(DIRECTIONS): Copy the records below exactly as they stand. Leave out the pictures.

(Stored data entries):
Segment Open

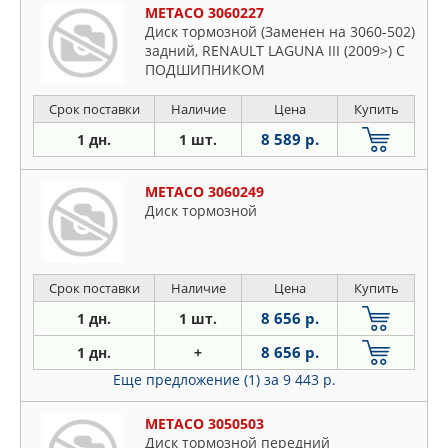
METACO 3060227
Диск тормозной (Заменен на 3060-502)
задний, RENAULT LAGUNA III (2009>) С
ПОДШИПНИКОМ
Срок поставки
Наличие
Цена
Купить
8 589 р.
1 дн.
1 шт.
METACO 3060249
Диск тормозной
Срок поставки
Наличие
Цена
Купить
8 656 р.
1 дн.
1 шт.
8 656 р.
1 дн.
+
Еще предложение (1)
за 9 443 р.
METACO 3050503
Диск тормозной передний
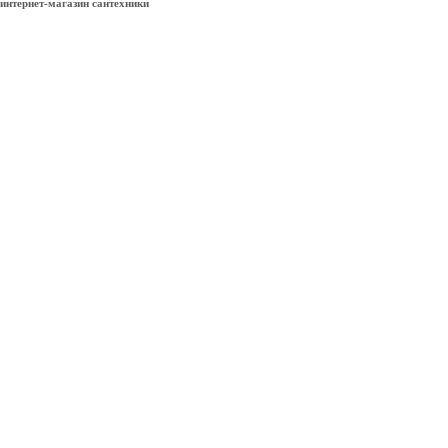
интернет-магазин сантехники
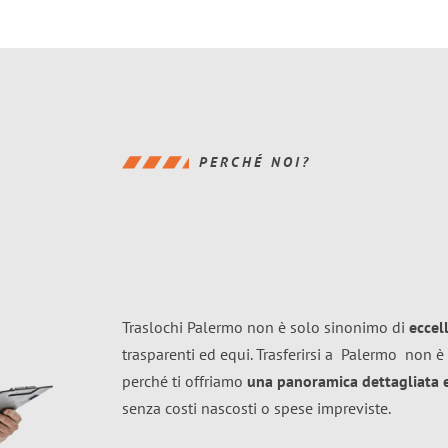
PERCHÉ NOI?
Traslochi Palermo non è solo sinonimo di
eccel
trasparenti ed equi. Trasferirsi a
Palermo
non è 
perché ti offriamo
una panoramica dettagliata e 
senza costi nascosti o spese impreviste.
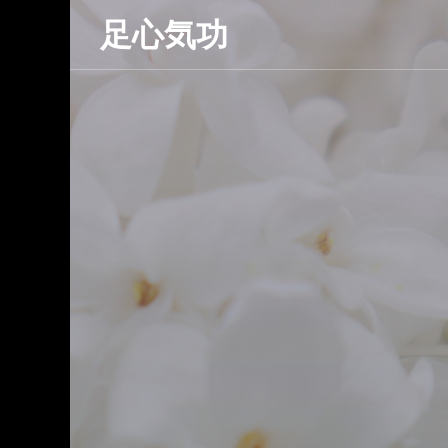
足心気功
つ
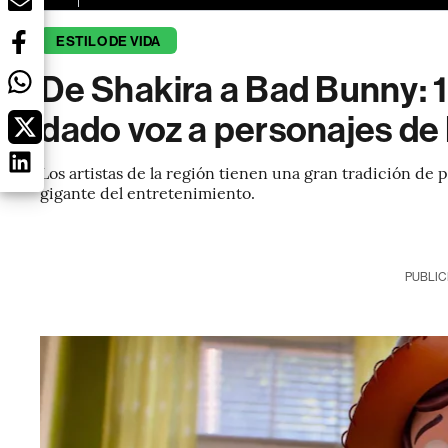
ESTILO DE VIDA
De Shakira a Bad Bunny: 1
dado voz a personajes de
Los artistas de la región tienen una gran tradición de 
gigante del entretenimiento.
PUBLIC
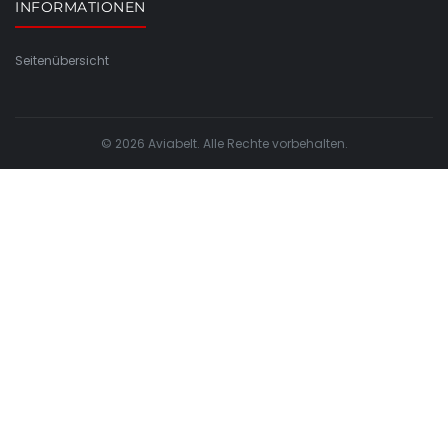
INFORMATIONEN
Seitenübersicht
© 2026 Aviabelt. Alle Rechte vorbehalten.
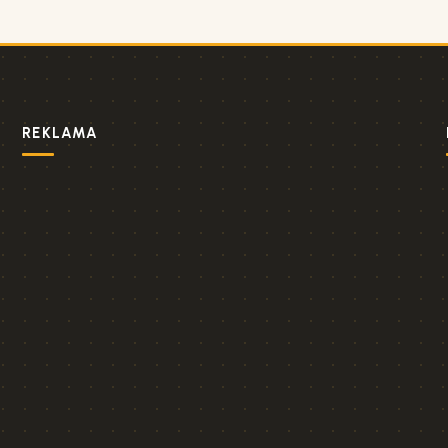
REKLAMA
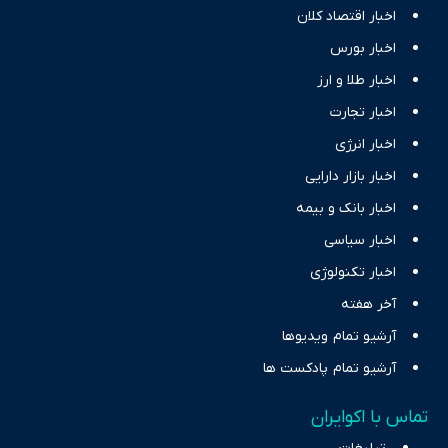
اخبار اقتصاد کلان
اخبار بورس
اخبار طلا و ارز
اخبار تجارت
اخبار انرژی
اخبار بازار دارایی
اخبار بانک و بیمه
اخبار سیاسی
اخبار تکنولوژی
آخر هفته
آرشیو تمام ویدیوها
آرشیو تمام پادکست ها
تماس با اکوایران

Segment Closed

(OUTPUT OF THE EXERCISE):
METACO 3060227
Диск тормозной (Заменен на 3060-502)
задний, RENAULT LAGUNA III (2009>) С
ПОДШИПНИКОМ
Срок поставки
Наличие
Цена
Купить
8 589 р.
1 дн.
1 шт.
METACO 3060249
Диск тормозной
Срок поставки
Наличие
Цена
Купить
8 656 р.
1 дн.
1 шт.
8 656 р.
1 дн.
+
Еще предложение (1)
за 9 443 р.
METACO 3050503
Диск тормозной передний
интернет-магазин сантехники
PERCHÉ NOI?
Traslochi Palermo non è solo sinonimo di
eccel
trasparenti ed equi. Trasferirsi a
Palermo
non è 
perché ti offriamo
una panoramica dettagliata e 
senza costi nascosti o spese impreviste.
足心気功
つ
ESTILO DE VIDA
De Shakira a Bad Bunny: 1
dado voz a personajes de
Los artistas de la región tienen una gran tradición de 
gigante del entretenimiento.
PUBLIC
INFORMATIONEN
Seitenübersicht
© 2026 Aviabelt. Alle Rechte vorbehalten.
REKLAMA
اخبار اقتصاد کلان
اخبار بورس
اخبار طلا و ارز
اخبار تجارت
اخبار انرژی
اخبار بازار دارایی
اخبار بانک و بیمه
اخبار سیاسی
اخبار تکنولوژی
آخر هفته
آرشیو تمام ویدیوها
آرشیو تمام پادکست ها
تماس با اکوایران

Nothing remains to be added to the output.